In the past year, we received an allegation against a priest that he touched a girl's leg. Diocesan officials followed all of the protocols set in place by the 2002 Charter. He was removed immediately from pastoral ministry, and civil authorities were notified. However, the county attorney did not pursue the case at this time. Relatives of this accused priest have taken him into their home for the present time.

There have been inquiries regarding Bishop Soens, who had past allegations of misconduct from the Diocese of Davenport. These allegations were made by adults, who alleged past misconduct. No charges were filed, but the Diocese of Davenport did pay settlements to these claimants. When the Diocese of Sioux City was notified of these allegations, Soens was ordered by the Holy Father to live a life of prayer and penance. He is now 92 and resides at Holy Spirit Retirement Home in Sioux City. This is public knowledge and this has never been hidden by the Diocese of Sioux City. There have been no allegations of sexual misconduct made against Soens since he has been with of the Diocese of Sioux City.

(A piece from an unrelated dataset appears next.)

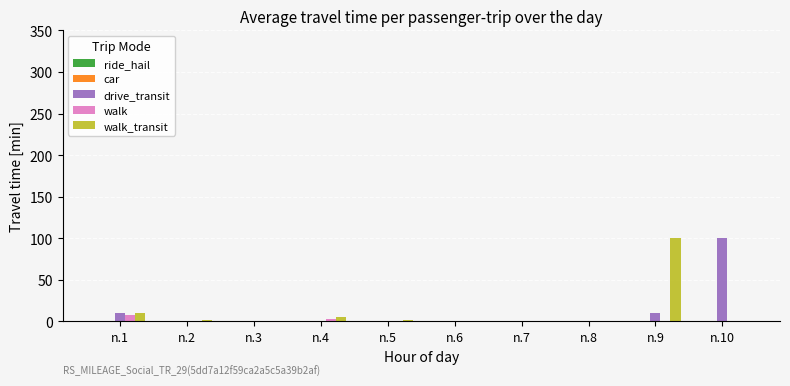

What is the sum of all drive_transit values?

122.5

As far as Jerry Coyle, he has had no criminal charges made against him. He self-admitted, and there was not one allegation until 1986, and this individual was an adult, so the statute of limitations had run out. We recognize that when Coyle self-admitted, each parish should have been notified, and we should have asked victims to come forward. We apologize that this did not happen under the leadership of the Diocese of Sioux City at that time. As far as payments made to Coyle, these were benefits he accrued from his pension, and that is what he is entitled to by law. He returned to the Diocese this past summer, because of his poor health and his living situation in New Mexico was not a good option. The placement at Marian Home in Fort Dodge was not handled well, as the public should have been alerted. In hindsight, this should not have happened, and he is no longer there. Although Coyle is a self-admitted offender, he is not on the sex offender registry, but we will keep authorities aware of his whereabouts going forward.

Local Bishops do not have the authority to "defrock" a priest, properly known as laicization. Laicization is a complicated process that is handled by the Vatican; however, a Bishop can remove a priest's ability to function as a priest, and this has been done. Additionally, once laicized, Diocesan officials lose all ability to supervise formerly accused clergy.

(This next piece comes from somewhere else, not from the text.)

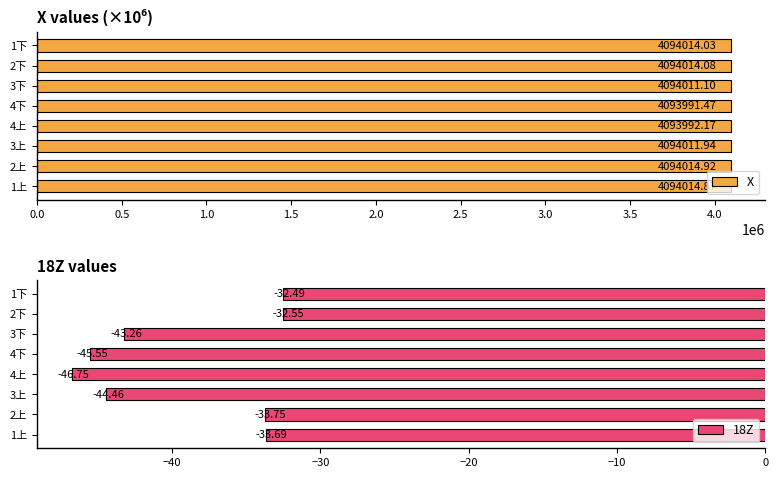

How many data points in X are less than 4094014?

4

The Diocese of Sioux City does follow the Charter's guidelines for all claims of abuse in the present day. As we follow up on past cases, we want to do that in a way that helps victims to feel that have some peace and justice. We set up a meeting on December 6, 2018 with the Attorney General of Iowa to discuss matters further. A list of credibly accused priests will be published, as soon as we know we have all of the information we need to move forward.